— Data to process —
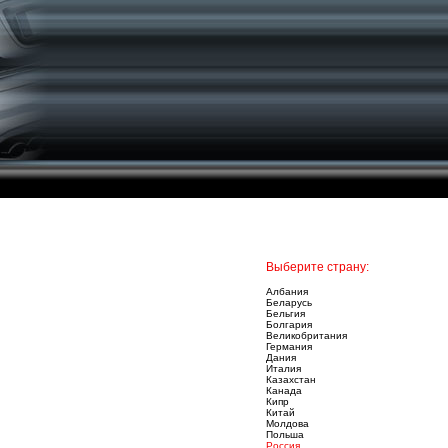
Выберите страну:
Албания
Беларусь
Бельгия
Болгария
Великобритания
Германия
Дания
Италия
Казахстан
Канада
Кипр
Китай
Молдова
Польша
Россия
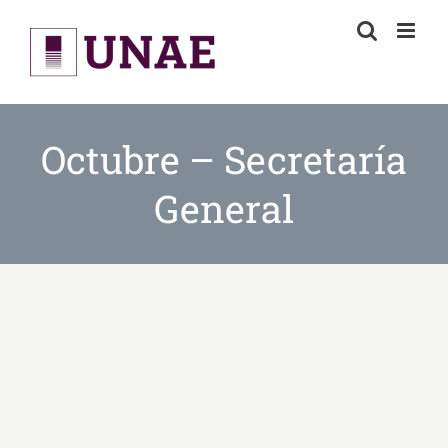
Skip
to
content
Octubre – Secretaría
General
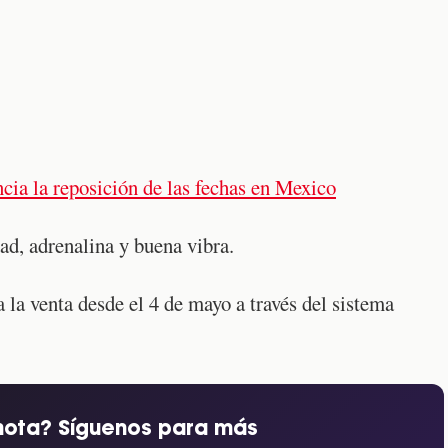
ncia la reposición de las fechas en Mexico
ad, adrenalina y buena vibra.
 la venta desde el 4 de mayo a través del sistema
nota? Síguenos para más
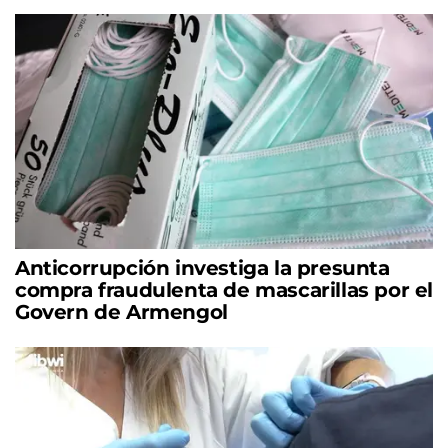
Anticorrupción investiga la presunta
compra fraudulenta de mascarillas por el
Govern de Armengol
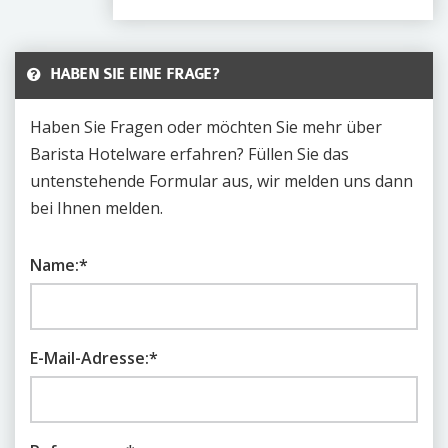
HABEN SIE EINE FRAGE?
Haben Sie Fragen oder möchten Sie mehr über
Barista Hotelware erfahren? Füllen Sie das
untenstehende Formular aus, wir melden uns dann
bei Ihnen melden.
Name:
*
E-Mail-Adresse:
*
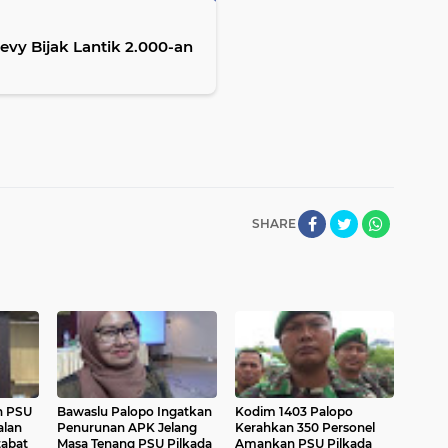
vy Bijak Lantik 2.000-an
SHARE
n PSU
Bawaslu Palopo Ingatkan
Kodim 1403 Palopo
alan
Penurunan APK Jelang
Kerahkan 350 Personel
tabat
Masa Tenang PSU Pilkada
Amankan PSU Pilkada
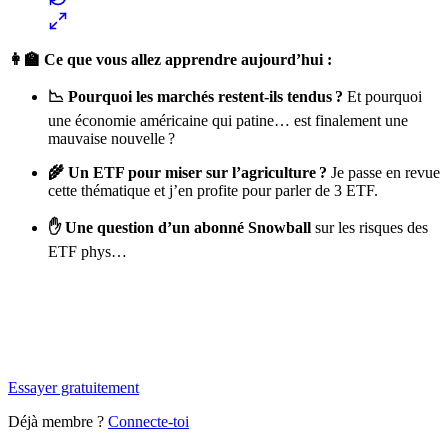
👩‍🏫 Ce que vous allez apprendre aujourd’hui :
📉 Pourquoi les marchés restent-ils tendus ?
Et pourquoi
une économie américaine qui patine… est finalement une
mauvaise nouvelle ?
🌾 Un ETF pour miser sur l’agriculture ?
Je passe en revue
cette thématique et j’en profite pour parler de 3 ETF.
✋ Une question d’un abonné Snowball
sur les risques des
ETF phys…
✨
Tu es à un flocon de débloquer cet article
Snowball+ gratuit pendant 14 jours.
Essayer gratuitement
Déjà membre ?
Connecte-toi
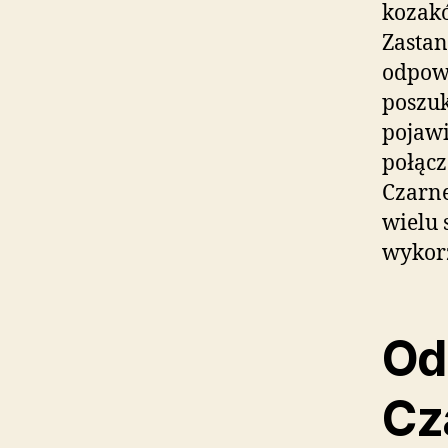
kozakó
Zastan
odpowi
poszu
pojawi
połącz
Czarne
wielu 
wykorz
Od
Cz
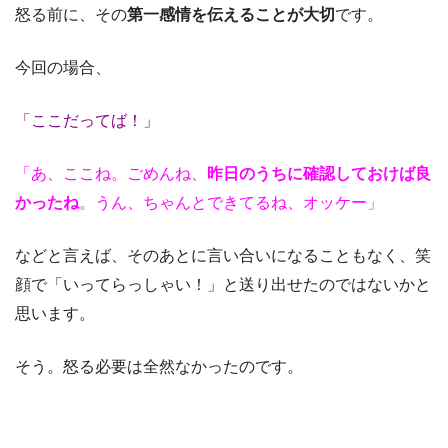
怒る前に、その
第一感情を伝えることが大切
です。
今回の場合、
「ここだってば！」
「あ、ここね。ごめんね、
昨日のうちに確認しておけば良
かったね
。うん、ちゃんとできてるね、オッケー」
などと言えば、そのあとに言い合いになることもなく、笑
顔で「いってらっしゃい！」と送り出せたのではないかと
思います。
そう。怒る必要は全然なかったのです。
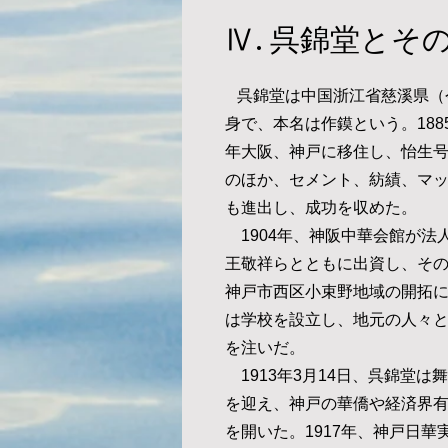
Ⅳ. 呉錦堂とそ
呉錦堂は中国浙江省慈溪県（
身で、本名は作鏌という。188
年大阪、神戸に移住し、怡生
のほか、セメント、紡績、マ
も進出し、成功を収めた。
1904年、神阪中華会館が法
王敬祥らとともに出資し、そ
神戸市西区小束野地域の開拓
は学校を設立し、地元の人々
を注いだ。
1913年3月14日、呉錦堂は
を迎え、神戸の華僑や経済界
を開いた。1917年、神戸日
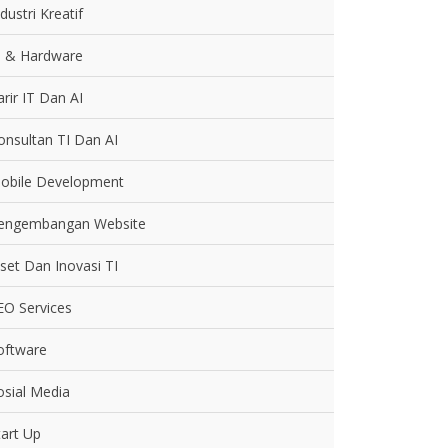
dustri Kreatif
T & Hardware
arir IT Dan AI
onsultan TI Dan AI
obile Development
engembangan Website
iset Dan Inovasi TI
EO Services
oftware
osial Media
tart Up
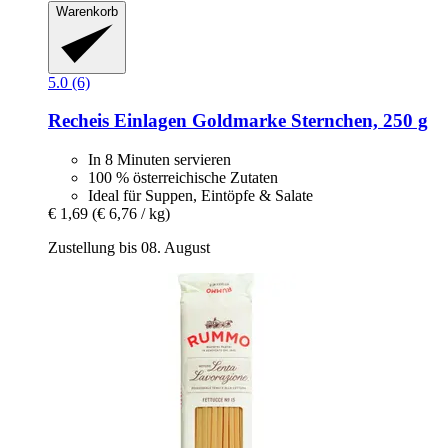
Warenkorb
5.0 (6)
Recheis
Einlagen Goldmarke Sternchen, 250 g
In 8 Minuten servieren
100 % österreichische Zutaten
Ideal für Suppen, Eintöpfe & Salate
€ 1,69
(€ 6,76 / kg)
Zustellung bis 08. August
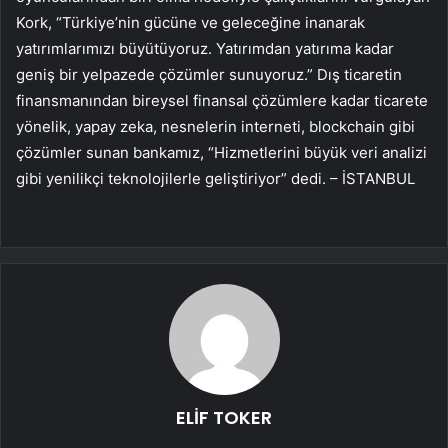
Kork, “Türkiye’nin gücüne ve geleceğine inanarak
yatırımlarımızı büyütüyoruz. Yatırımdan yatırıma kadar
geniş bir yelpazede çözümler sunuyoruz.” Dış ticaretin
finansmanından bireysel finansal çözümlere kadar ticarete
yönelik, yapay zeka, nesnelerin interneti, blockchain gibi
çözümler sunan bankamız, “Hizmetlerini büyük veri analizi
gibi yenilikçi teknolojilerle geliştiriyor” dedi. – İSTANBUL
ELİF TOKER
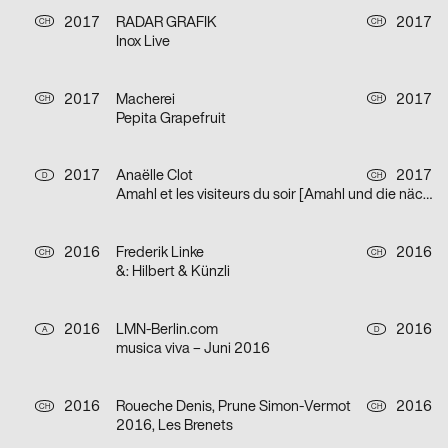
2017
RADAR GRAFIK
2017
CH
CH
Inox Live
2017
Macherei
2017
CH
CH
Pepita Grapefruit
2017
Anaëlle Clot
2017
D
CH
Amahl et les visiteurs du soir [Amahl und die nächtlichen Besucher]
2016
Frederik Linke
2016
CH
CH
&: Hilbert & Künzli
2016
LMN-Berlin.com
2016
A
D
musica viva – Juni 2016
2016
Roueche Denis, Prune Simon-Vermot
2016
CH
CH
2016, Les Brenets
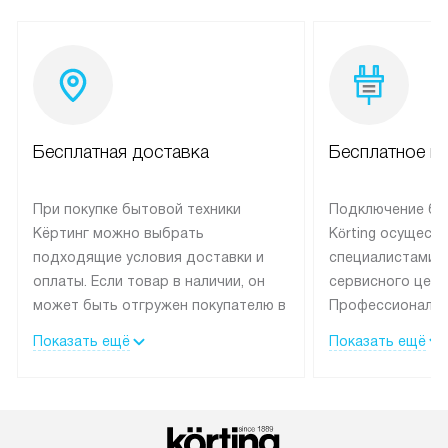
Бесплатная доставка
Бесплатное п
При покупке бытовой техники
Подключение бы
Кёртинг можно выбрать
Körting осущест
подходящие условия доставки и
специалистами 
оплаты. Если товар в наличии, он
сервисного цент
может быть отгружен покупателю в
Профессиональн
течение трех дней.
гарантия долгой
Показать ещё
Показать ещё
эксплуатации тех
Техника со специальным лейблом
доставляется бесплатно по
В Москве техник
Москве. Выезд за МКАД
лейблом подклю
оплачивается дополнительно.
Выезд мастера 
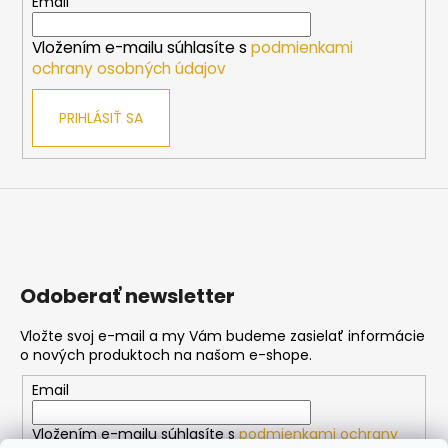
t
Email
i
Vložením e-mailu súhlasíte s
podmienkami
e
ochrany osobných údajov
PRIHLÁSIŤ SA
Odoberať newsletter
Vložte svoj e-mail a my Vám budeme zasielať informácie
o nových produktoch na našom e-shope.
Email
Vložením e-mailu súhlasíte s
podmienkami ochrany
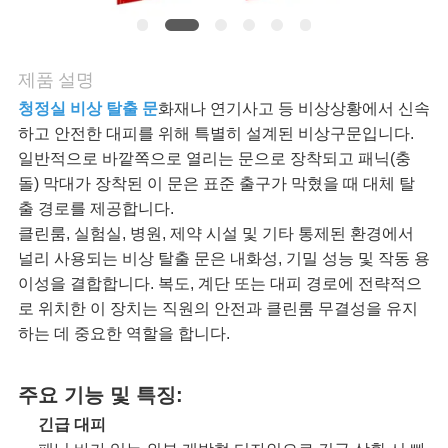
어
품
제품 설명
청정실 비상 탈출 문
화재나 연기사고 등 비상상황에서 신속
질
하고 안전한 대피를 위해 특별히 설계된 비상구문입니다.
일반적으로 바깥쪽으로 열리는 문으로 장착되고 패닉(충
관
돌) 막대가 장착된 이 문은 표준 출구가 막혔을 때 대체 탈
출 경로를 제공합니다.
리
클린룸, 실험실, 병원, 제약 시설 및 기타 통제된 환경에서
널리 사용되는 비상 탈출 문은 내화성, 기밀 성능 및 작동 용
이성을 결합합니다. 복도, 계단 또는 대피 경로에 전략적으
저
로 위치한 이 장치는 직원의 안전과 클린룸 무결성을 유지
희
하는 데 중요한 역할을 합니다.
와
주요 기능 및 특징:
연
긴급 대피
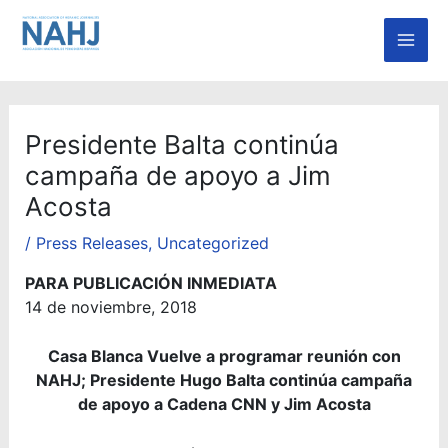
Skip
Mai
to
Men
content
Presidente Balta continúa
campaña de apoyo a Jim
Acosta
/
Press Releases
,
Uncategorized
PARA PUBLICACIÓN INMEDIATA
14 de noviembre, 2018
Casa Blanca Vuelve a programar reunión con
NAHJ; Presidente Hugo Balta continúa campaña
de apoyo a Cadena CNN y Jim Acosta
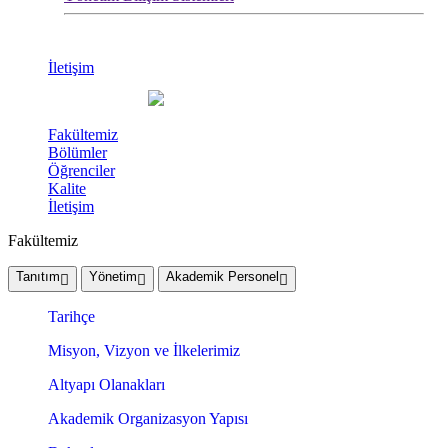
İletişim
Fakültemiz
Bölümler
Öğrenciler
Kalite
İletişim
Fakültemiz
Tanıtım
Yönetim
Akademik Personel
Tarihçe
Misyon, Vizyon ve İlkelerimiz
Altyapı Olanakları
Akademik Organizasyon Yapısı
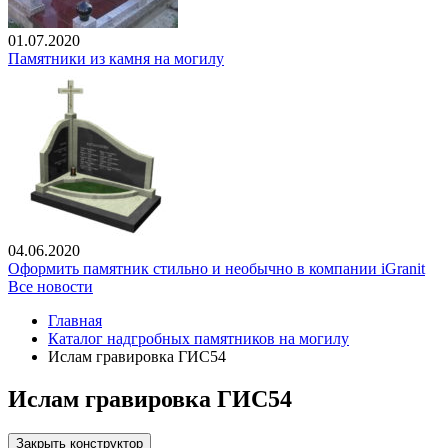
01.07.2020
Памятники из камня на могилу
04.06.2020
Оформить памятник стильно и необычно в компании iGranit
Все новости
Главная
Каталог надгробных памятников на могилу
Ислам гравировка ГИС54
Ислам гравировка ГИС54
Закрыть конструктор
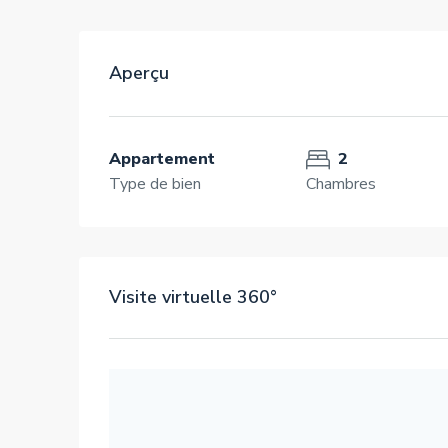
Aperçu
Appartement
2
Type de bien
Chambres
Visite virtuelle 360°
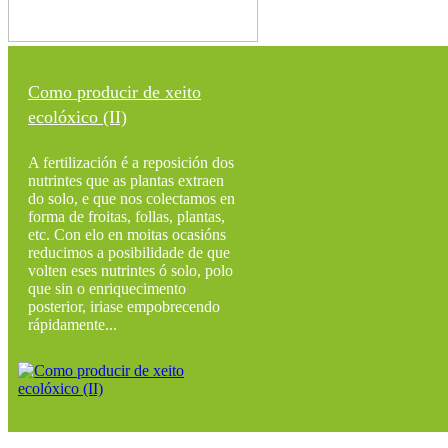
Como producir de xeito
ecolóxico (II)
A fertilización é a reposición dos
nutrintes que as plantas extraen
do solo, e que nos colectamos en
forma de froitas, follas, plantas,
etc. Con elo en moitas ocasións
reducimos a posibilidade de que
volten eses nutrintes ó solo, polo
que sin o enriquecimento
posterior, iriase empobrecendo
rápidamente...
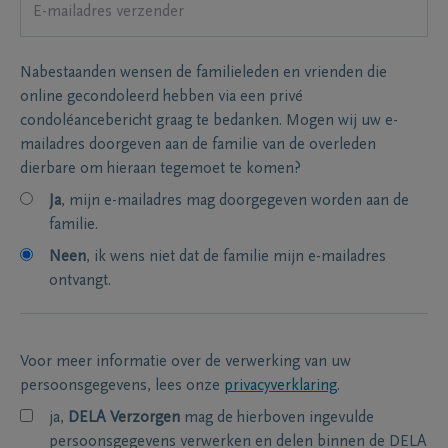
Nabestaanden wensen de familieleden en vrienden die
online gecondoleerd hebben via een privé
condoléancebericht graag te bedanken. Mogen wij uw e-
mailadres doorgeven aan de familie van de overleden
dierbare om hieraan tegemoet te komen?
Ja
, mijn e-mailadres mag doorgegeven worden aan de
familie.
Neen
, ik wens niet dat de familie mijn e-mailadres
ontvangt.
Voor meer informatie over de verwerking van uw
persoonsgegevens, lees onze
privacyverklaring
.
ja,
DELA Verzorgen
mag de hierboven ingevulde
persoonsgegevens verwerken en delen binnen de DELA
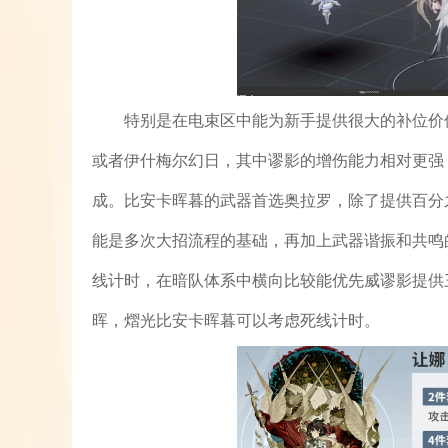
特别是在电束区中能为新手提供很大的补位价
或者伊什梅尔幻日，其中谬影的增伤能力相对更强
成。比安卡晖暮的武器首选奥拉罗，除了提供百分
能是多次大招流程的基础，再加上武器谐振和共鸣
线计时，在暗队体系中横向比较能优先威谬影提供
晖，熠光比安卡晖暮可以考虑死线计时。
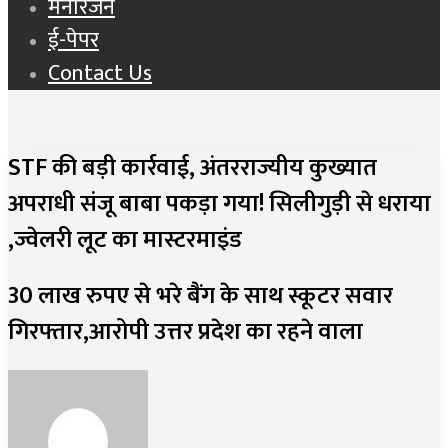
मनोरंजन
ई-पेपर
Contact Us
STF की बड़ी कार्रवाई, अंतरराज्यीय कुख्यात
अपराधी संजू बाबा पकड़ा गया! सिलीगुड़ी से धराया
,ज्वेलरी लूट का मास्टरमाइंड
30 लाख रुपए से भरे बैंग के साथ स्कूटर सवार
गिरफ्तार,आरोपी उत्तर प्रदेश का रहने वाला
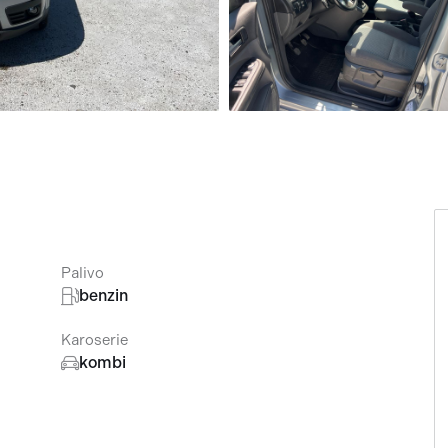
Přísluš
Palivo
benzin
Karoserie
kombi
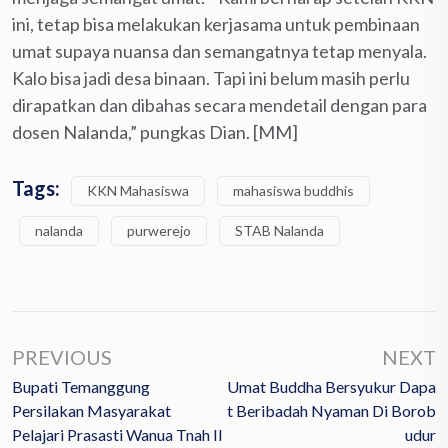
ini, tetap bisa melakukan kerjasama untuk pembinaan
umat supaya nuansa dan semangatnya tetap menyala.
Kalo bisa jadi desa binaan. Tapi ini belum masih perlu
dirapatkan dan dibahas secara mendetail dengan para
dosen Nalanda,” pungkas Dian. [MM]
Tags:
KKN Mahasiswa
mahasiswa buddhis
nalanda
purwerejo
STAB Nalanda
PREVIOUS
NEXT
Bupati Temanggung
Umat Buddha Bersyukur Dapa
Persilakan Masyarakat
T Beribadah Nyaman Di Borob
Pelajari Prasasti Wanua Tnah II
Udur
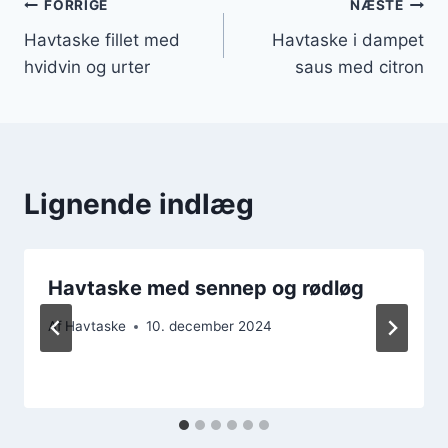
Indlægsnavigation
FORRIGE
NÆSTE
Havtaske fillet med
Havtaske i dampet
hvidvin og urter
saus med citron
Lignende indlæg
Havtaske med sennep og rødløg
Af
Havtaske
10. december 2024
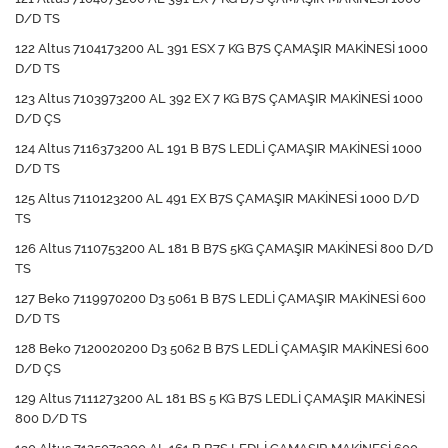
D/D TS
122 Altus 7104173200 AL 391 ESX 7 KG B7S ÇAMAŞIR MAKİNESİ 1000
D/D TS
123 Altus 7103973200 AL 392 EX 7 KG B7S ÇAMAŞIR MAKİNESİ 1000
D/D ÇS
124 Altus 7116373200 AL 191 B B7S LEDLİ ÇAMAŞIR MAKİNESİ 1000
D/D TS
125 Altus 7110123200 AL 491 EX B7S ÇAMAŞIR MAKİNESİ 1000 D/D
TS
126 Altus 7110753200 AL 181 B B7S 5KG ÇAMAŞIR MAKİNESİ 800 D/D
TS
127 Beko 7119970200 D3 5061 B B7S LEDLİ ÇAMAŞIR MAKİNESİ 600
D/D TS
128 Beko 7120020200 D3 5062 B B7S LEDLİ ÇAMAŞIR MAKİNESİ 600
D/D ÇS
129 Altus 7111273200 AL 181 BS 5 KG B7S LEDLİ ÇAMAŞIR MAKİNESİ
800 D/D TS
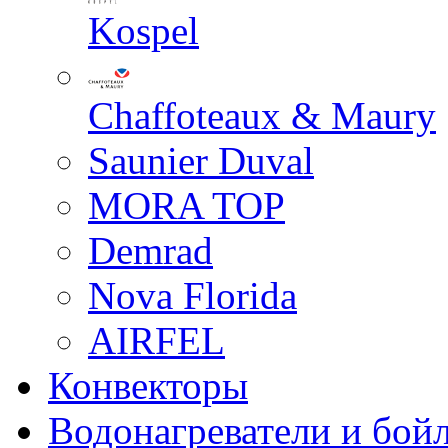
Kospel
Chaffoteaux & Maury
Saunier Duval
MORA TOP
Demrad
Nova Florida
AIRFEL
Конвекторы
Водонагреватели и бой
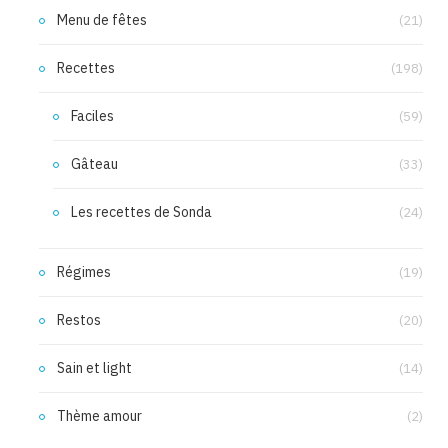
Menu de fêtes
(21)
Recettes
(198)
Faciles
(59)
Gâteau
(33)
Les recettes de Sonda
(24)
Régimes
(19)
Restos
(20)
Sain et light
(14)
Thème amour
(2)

— Try it —
Format the data as a JSON list of strings with one string per line and no blank lines, starting at the line that contains "Nabestaanden wensen de" and ending after the line that contains "DELA Verzorgen".

— Result below —
[
  "Nabestaanden wensen de familieleden en vrienden die",
  "online gecondoleerd hebben via een privé",
  "condoléancebericht graag te bedanken. Mogen wij uw e-",
  "mailadres doorgeven aan de familie van de overleden",
  "dierbare om hieraan tegemoet te komen?",
  "Ja",
  ", mijn e-mailadres mag doorgegeven worden aan de",
  "familie.",
  "Neen",
  ", ik wens niet dat de familie mijn e-mailadres",
  "ontvangt.",
  "Voor meer informatie over de verwerking van uw",
  "persoonsgegevens, lees onze",
  "privacyverklaring",
  ".",
  "ja,",
  "DELA Verzorgen"
]